The SDK also supports evaluation of multi-modal content, including images:

In [None]:
# Note: This example demonstrates the structure for multi-modal evaluation
# Actual execution requires appropriate models and images

from azure.ai.evaluation import ViolenceEvaluator
import base64

# Initialize a safety evaluator for multi-modal content
safety_evaluator = ViolenceEvaluator(model_config)

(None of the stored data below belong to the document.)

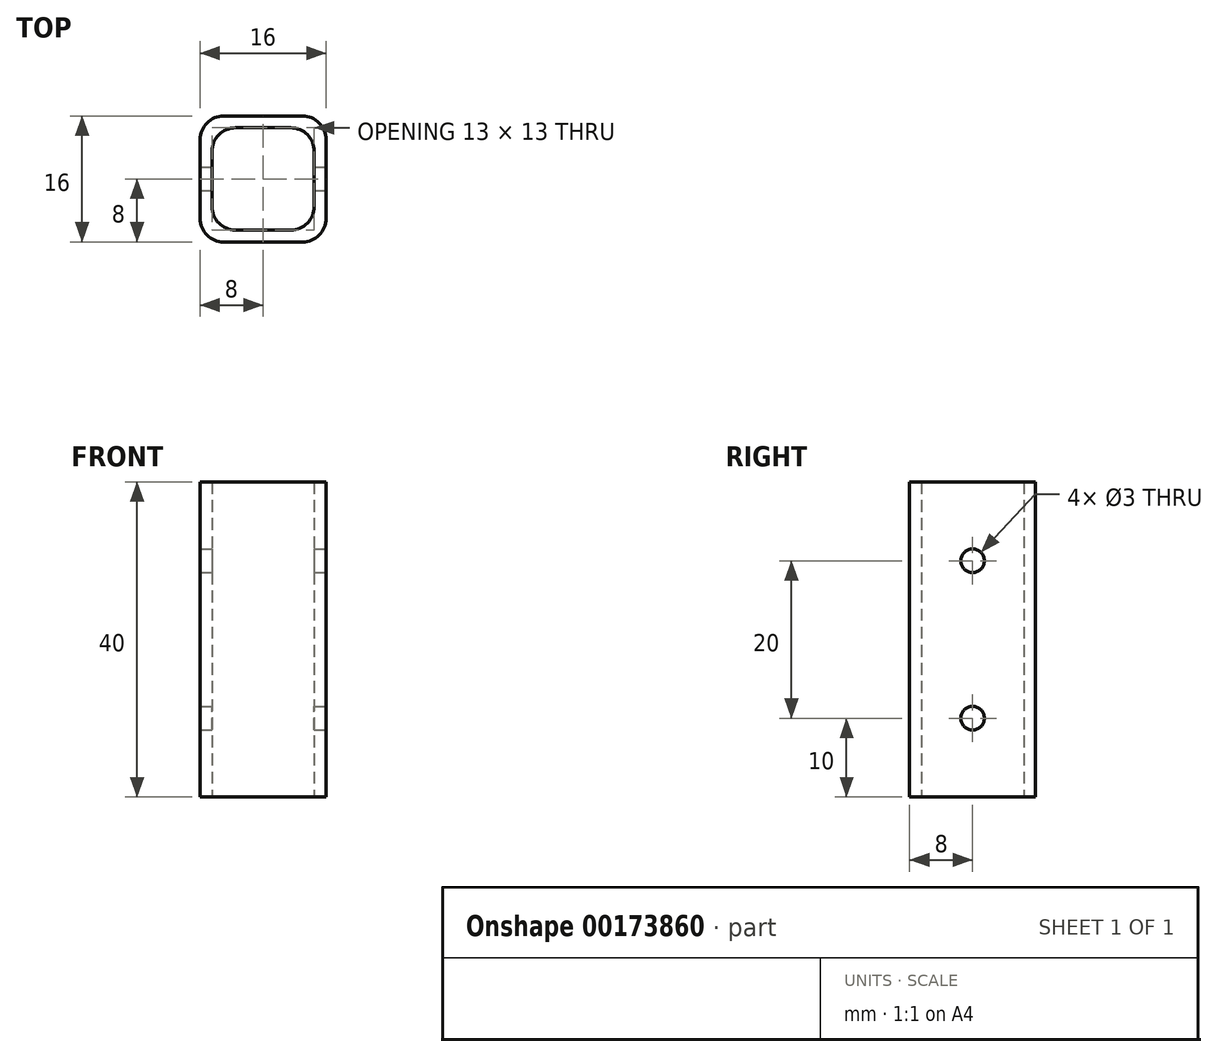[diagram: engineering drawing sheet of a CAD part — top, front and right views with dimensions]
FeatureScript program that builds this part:
annotation { "Feature Type Name" : "Feature", "Feature Type Description" : "" }
export const myFeature = defineFeature(function(context is Context, id is Id, definition is map)
    precondition{}
    {
        {
            var Q0;
            Q0=qCreatedBy(makeId("Top.planeOp"),FACE);
            var sketch = newSketch(context, id + "F0", { "sketchPlane" : qUnion([Q0])});
            skLineSegment(sketch, "E0.bottom", {"start": v(-3.5, -6.5) * mm, "end": v(3.5, -6.5) * mm});
            skLineSegment(sketch, "E0.top", {"start": v(-3.5, 6.5) * mm, "end": v(3.5, 6.5) * mm});
            skLineSegment(sketch, "E0.left", {"start": v(-6.5, -3.5) * mm, "end": v(-6.5, 3.5) * mm});
            skLineSegment(sketch, "E0.right", {"start": v(6.5, -3.5) * mm, "end": v(6.5, 3.5) * mm});
            skPoint(sketch, "E0.middle", {"position": v(0, 0) * mm});
            skPoint(sketch, "E1.visualSharp", {"position": v(-6.5, 6.5) * mm});
            skArc(sketch, "E1.filletArc", {"start": v(-3.5, 6.5) * mm, "mid": v(-5.62, 5.62) * mm, "end": v(-6.5, 3.5) * mm});
            skPoint(sketch, "E2.visualSharp", {"position": v(6.5, 6.5) * mm});
            skArc(sketch, "E2.filletArc", {"start": v(6.5, 3.5) * mm, "mid": v(5.62, 5.62) * mm, "end": v(3.5, 6.5) * mm});
            skPoint(sketch, "E3.visualSharp", {"position": v(6.5, -6.5) * mm});
            skArc(sketch, "E3.filletArc", {"start": v(3.5, -6.5) * mm, "mid": v(5.62, -5.62) * mm, "end": v(6.5, -3.5) * mm});
            skPoint(sketch, "E4.visualSharp", {"position": v(-6.5, -6.5) * mm});
            skArc(sketch, "E4.filletArc", {"start": v(-6.5, -3.5) * mm, "mid": v(-5.62, -5.62) * mm, "end": v(-3.5, -6.5) * mm});
            skLineSegment(sketch, "E5.bottom", {"start": v(-5, -8) * mm, "end": v(5, -8) * mm});
            skLineSegment(sketch, "E5.top", {"start": v(-5, 8) * mm, "end": v(5, 8) * mm});
            skLineSegment(sketch, "E5.left", {"start": v(-8, -5) * mm, "end": v(-8, 5) * mm});
            skLineSegment(sketch, "E5.right", {"start": v(8, -5) * mm, "end": v(8, 5) * mm});
            skPoint(sketch, "E6.visualSharp", {"position": v(-8, 8) * mm});
            skArc(sketch, "E6.filletArc", {"start": v(-5, 8) * mm, "mid": v(-7.12, 7.12) * mm, "end": v(-8, 5) * mm});
            skPoint(sketch, "E7.visualSharp", {"position": v(8, 8) * mm});
            skArc(sketch, "E7.filletArc", {"start": v(8, 5) * mm, "mid": v(7.12, 7.12) * mm, "end": v(5, 8) * mm});
            skPoint(sketch, "E8.visualSharp", {"position": v(8, -8) * mm});
            skArc(sketch, "E8.filletArc", {"start": v(5, -8) * mm, "mid": v(7.12, -7.12) * mm, "end": v(8, -5) * mm});
            skPoint(sketch, "E9.visualSharp", {"position": v(-8, -8) * mm});
            skArc(sketch, "E9.filletArc", {"start": v(-8, -5) * mm, "mid": v(-7.12, -7.12) * mm, "end": v(-5, -8) * mm});
            skSolve(sketch);
        }
        {
            var Q0;
            Q0=makeQuery(id+"F0.imprint","IMPRINT",FACE,{"disambiguationData":[TD([[makeQuery(id+"F0.imprint","IMPRINT",EDGE,{"derivedFrom":sQuery(id+"F0.wireOp",EDGE,"E0.bottom")}),-1.0]])]});
            extrude(context, id + "F1", {"entities" : qUnion([Q0]), "depth" : 20 * mm});
        }
        {
            var Q0;
            Q0=makeQuery(id+"F1.opExtrude","SWEPT_FACE",FACE,{"disambiguationData":[OSD([sQuery(id+"F0.wireOp",EDGE,"E5.right")])]});
            var sketch = newSketch(context, id + "F2", { "sketchPlane" : qUnion([Q0])});
            skLineSegment(sketch, "E10", {"start": v(0, 0) * mm, "end": v(0, 10) * mm});
            skPoint(sketch, "E10.endSnap0", {"position": v(0, 0) * mm});
            skCircle(sketch, "E11", {"center": v(0, 10) * mm, "radius": 1.5 * mm});
            skSolve(sketch);
        }
        {
            var Q0;
            Q0=makeQuery(id+"F2.imprint","IMPRINT",FACE,{"disambiguationData":[TD([[makeQuery(id+"F2.imprint","IMPRINT",EDGE,{"derivedFrom":sQuery(id+"F2.wireOp",EDGE,"E11")}),1.0]])]});
            extrude(context, id + "F3", {"entities" : qUnion([Q0]), "operationType" : NewBodyOperationType.REMOVE, "oppositeDirection" : true, "depth" : 25 * mm});
        }
        {
            var Q0;
            Q0=makeQuery(id+"F1.opExtrude","SWEPT_BODY",BODY,{"disambiguationData":[OSD([sQuery(id+"F0.wireOp",EDGE,"E0.bottom"),sQuery(id+"F0.wireOp",EDGE,"E0.top"),sQuery(id+"F0.wireOp",EDGE,"E0.left"),sQuery(id+"F0.wireOp",EDGE,"E0.right"),sQuery(id+"F0.wireOp",EDGE,"E1.filletArc"),sQuery(id+"F0.wireOp",EDGE,"E2.filletArc"),sQuery(id+"F0.wireOp",EDGE,"E3.filletArc"),sQuery(id+"F0.wireOp",EDGE,"E4.filletArc"),sQuery(id+"F0.wireOp",EDGE,"E5.bottom"),sQuery(id+"F0.wireOp",EDGE,"E5.top"),sQuery(id+"F0.wireOp",EDGE,"E5.left"),sQuery(id+"F0.wireOp",EDGE,"E5.right"),sQuery(id+"F0.wireOp",EDGE,"E6.filletArc"),sQuery(id+"F0.wireOp",EDGE,"E7.filletArc"),sQuery(id+"F0.wireOp",EDGE,"E8.filletArc"),sQuery(id+"F0.wireOp",EDGE,"E9.filletArc")])]});
            var Q1;
            Q1=qCreatedBy(makeId("Top.planeOp"),FACE);
            mirror(context, id + "F4", {"operationType" : NewBodyOperationType.ADD, "entities" : qUnion([Q0]), "mirrorPlane" : qUnion([Q1])});
        }
    });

# Example of how to structure a conversation with an image
# In a real scenario, you would load and encode an actual image
sample_conversation = {
    "messages": [
        {
            "content": "What's in this image?",
            "role": "user",
        },
        {
            # In a real scenario, replace with actual base64 encoded image
            "content": [{"type": "image_url", "image_url": {"url": "data:image/jpg;base64,<ENCODED_IMAGE>"}}],
            "role": "assistant",
        },
    ]
}

# Example showing how you would evaluate the conversation (commented out as it requires actual images)
# safety_score = safety_evaluator(conversation=sample_conversation)
# print("Safety Score for Multimodal Content:")
# print(safety_score)

## Conclusion

The Azure AI Evaluation SDK provides a comprehensive toolkit for evaluating generative AI applications. It offers:

- **Built-in evaluators** for quality, safety, and performance metrics
- **Custom evaluator** capabilities for specific evaluation needs
- **Dataset evaluation** for assessing large amounts of data
- **Multi-modal evaluation** for content including images
- **Integration with Azure AI projects** for tracking evaluation results

By using these evaluation tools, you can gain insights into your AI application's performance, identify areas for improvement, and ensure the quality and safety of generated content.